Monday, October 28, 2013

Former car lot to soon host 28 units


Coming soon to 63-34 Fresh Pond Road in Ridgewood:

TOTAL: 28 UNIT CLASS"A" MULTIPLE DWELLING WITH 1 PROFESSIONAL OFFICE AND OPEN ACCESSORY PARKING FOR 17 CARS.

But don't worry, there's going to also be "ENCLOSED ACCESSORY BICYCLE STORAGE ROOM FOR 14 BICYCLE SPACES".

The other buildings on that block are 3 stories high, but this one will be 5. Because it just has to be.

12 comments:

Anonymous said...

What's wrong with bike parking? Transit is better than some parts of the city, not everyone needs or can afford a car.

Anonymous said...

Another eyesore being dumped
In shit-filled Queens.

Anonymous said...

All of this at the old Four-Ones car service storefront and Karl Ehmer parking lot. And if the residents need additional storage space there is always the old Karl Ehmer building across the street.

What's happening with the evacuated CVS/Oasis movie house?

Anonymous said...

Not - It doesn't HAVE to be - but it WILL be because you do not organize your communities to make those responsible miserable until they change their tune.

HINT:

No, the mayor is not responsible nor are are city agencies.

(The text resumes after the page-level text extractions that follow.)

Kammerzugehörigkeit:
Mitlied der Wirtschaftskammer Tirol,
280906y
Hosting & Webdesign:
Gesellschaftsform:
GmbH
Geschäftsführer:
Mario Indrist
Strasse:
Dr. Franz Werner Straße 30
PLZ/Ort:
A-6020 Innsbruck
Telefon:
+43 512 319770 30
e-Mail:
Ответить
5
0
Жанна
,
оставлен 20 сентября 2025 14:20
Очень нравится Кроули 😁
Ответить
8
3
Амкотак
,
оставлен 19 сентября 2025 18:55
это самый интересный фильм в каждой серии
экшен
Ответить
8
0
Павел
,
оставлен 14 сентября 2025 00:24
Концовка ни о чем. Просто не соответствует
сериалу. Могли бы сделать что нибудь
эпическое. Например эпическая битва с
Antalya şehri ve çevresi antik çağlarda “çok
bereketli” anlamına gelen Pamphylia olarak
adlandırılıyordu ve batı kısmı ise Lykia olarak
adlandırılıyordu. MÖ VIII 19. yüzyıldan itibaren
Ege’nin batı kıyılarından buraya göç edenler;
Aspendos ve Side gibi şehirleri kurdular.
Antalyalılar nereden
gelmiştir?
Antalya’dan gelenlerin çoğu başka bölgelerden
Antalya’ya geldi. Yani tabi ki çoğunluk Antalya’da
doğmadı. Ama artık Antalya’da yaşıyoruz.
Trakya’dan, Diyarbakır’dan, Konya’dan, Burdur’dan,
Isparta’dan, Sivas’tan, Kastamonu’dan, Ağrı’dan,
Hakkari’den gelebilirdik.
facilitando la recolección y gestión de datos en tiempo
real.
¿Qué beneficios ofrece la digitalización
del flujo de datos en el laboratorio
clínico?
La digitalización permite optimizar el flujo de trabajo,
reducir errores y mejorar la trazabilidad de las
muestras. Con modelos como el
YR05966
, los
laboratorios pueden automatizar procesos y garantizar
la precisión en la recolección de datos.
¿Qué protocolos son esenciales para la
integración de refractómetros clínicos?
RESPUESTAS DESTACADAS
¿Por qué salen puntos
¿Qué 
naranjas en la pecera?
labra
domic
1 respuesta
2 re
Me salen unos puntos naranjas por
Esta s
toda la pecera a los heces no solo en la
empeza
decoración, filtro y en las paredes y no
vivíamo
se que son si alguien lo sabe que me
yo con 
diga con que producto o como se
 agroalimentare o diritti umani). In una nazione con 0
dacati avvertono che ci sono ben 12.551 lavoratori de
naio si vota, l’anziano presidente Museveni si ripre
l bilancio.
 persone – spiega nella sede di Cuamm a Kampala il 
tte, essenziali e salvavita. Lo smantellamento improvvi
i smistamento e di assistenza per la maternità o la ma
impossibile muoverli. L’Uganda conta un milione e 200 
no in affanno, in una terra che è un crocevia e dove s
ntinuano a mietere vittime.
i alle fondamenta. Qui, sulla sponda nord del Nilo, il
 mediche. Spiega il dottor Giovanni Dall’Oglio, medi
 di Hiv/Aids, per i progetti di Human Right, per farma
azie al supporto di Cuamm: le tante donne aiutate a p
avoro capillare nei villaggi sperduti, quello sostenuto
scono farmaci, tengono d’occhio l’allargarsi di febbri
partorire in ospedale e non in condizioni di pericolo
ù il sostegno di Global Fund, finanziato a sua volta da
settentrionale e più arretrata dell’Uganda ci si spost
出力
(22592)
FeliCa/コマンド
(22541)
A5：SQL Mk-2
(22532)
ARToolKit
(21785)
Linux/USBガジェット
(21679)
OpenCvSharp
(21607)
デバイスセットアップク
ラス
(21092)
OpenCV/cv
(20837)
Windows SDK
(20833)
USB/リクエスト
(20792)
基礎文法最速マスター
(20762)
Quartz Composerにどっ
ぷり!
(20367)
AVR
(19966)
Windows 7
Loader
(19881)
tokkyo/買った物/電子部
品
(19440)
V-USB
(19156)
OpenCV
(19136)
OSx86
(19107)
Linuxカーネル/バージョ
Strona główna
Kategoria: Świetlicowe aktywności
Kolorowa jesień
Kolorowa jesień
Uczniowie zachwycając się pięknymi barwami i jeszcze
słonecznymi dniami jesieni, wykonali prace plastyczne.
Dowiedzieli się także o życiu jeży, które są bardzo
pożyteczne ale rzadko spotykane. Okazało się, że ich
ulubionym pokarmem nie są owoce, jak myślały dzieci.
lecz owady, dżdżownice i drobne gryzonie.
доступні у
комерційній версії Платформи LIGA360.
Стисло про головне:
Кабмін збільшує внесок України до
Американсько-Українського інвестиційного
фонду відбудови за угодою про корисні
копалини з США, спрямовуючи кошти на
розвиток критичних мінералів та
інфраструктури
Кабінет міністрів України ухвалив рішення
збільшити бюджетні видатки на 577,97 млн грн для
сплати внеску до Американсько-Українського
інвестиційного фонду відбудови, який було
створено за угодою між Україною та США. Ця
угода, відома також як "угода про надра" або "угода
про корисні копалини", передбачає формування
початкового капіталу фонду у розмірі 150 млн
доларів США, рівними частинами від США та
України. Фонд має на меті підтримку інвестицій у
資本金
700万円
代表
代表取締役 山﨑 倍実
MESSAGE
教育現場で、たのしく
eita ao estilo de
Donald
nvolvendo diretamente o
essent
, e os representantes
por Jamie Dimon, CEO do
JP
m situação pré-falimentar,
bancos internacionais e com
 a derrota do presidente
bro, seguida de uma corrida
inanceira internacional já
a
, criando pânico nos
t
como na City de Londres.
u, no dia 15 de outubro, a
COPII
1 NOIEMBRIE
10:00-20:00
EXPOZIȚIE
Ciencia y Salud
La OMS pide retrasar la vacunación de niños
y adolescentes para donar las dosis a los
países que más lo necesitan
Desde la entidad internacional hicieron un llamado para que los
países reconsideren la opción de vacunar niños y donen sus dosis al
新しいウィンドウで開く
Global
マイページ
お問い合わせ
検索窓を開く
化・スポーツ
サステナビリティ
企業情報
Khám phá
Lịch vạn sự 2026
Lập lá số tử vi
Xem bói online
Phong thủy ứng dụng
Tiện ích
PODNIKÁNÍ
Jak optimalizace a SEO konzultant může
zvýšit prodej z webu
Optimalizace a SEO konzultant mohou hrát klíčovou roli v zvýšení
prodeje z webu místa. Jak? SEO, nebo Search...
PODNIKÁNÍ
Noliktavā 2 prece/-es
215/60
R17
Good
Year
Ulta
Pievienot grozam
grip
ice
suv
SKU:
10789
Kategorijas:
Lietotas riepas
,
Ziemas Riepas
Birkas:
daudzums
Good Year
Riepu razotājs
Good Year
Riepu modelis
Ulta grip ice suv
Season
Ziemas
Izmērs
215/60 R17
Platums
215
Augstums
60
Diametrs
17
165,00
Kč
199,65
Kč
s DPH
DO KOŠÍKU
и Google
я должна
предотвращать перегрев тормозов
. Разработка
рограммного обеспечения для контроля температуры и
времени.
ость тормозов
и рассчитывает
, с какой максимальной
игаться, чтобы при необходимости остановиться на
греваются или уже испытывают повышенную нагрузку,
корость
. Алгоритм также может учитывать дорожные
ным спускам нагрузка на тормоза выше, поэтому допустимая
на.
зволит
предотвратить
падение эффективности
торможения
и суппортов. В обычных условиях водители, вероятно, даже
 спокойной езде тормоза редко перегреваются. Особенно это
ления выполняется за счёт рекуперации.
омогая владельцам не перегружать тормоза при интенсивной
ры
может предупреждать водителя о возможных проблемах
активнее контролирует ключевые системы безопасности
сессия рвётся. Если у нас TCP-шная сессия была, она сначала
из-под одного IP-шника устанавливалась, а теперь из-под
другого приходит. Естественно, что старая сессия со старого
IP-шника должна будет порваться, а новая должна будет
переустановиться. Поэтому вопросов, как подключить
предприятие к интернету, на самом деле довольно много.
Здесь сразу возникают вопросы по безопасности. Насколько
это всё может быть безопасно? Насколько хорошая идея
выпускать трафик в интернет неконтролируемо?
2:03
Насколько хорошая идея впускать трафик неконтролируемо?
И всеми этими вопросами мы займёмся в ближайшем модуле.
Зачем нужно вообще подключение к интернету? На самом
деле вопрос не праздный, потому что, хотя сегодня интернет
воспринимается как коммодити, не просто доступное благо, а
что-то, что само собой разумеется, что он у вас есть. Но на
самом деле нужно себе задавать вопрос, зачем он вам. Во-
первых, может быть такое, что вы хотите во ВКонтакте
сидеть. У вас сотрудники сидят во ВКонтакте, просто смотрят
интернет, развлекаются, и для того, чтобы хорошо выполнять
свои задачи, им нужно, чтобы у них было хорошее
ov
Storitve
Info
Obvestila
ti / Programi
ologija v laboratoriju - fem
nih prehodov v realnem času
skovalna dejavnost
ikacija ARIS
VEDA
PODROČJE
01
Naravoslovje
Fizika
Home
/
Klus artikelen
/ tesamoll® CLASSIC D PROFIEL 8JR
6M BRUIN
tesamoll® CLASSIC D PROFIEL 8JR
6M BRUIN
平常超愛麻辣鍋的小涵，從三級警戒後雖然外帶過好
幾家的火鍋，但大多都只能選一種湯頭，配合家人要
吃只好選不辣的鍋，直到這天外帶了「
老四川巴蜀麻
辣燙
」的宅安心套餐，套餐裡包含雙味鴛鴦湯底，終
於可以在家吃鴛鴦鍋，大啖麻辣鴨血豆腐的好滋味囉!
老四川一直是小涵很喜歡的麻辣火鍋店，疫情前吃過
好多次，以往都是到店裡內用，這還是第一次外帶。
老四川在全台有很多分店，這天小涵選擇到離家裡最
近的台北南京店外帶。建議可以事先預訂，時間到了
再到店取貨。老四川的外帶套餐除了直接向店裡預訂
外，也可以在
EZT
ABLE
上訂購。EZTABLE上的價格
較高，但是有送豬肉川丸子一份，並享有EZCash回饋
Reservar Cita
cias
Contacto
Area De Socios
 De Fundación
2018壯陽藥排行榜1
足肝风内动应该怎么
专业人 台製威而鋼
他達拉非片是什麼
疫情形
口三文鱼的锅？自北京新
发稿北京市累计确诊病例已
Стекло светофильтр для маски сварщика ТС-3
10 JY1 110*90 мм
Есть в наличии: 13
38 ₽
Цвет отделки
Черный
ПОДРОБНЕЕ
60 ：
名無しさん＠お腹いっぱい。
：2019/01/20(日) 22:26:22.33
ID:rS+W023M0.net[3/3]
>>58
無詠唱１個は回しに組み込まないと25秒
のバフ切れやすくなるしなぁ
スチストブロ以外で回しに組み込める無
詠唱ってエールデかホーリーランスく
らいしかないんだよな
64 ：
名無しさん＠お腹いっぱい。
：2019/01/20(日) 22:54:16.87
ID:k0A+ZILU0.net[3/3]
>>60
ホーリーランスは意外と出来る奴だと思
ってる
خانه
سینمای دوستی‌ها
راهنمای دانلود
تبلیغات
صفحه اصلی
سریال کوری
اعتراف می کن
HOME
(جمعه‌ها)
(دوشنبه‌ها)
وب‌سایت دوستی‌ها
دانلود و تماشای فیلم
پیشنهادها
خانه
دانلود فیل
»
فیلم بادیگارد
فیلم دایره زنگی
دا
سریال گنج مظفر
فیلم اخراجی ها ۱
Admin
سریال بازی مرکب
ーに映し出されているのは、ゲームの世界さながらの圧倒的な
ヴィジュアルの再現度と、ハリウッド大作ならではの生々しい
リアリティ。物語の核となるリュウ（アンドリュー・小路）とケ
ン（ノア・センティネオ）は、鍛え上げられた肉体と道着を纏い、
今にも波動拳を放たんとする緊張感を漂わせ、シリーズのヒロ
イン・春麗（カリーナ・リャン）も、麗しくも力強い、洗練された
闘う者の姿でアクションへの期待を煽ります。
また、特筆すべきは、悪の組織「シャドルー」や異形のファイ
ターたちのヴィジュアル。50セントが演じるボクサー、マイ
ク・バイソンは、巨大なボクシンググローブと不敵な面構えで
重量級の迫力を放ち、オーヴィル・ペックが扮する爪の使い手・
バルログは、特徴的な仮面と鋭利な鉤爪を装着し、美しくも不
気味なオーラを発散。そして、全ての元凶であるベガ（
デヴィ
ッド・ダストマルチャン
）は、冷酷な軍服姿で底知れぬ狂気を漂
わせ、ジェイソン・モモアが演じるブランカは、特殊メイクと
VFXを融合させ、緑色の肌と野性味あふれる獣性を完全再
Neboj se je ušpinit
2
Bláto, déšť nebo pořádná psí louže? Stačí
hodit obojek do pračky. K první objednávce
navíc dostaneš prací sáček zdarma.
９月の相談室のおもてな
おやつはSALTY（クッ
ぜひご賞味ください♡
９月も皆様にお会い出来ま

Its your community board, your community newspapers and the high lord of the manor, your city councilman.

Bike Riding Queens Liberal said...

But don't worry, there's going to also be "ENCLOSED ACCESSORY BICYCLE STORAGE ROOM FOR 14 BICYCLE SPACES".

Hooray!

Now, if I can only find a place to get my free trade coffee, artisanal cheese, and biodynamic wine in Ridgewood!

Anonymous said...

It's not the developers fault.
Blame the people that approve projects like this so they can get more property taxes for that same land.

Anonymous said...

I'm more upset at the open parking for 17 cars. Because blacktop parking lots just make places feel all neighborhoody.

I'd make a trade with the developer. Build to 3-floors, and you can forget the parking lot.

Anonymous said...

Community newspapers responsible for zoning and buildings laws? Interesting theory.

Hey, you're not teaching government classes anywhere, are you? That'd be disturbing, but might explain some things about today's students.

Queens Crapper said...

What the commenter was getting at is that no one holds those in power accountable for anything. It used to be the job of the media to do that.

Anonymous said...

I ... guess ... He said "those responsible" and otherwise cited people with votes on zoning. But I guess the tired old mantra is so ingrained in everyone here that he didn't need to be clear.

Be aware that making the media miserable would constitute pulling their advertising, which would mean less money for good reporting and therefore more of just what he complains about. If your goal is to degrade the media, don't complain about your successes.

Queens Crapper said...

No, it has to do with writing letters to the editor and calling them out when they omit important facts. Has nothing to do with advertising. Except when the local pols take ads out in the papers for every holiday. That would cut into their bottom line, which is why they get the kid glove treatment.

Snake Plissskin said...

The media IS responsible because they do not actually report news. They simply forward press releases from the developers (with the odd quote from lapdog politicians which explains the reason there are tax breaks.)

Are their critiques of independent ideas or are both sides of the issue reported evenly?

no.

Are similar projects that crash and burn elsewhere or filled with the same empty promises (as the affordable housing bullshit) that never see the light of day reported?

no

Does the media ever go beyond simply mouthing all the benefits (real or imagined) by the developers without examining the problems.

no

Are infrastructure problems (from transit to schools to hospitals to sanitation) and or displacement or the health hazard from building on toxic brownsites next to what amounts to open waterfront sewers ever discussed?

no.

How about the stupidity of building on the waterfront after the wakeup message Mother Nature sent from Irene and Sandy?

no

Does the rendering or a group of forty story buildings - with the top cut off so only the bottom 3 stories show hazily colored in pastel grey in the background...

with kids and pets and parents all walking in a green garden that looks like it was lifted from a Jehovah Witness pamphlet..

in a one inch square image (while a politician doing a street renaming gets a full front page) realistically depict the environmental impact of a 6,000 person project?

Hell even a politician can answer that. Go ahead, ask them.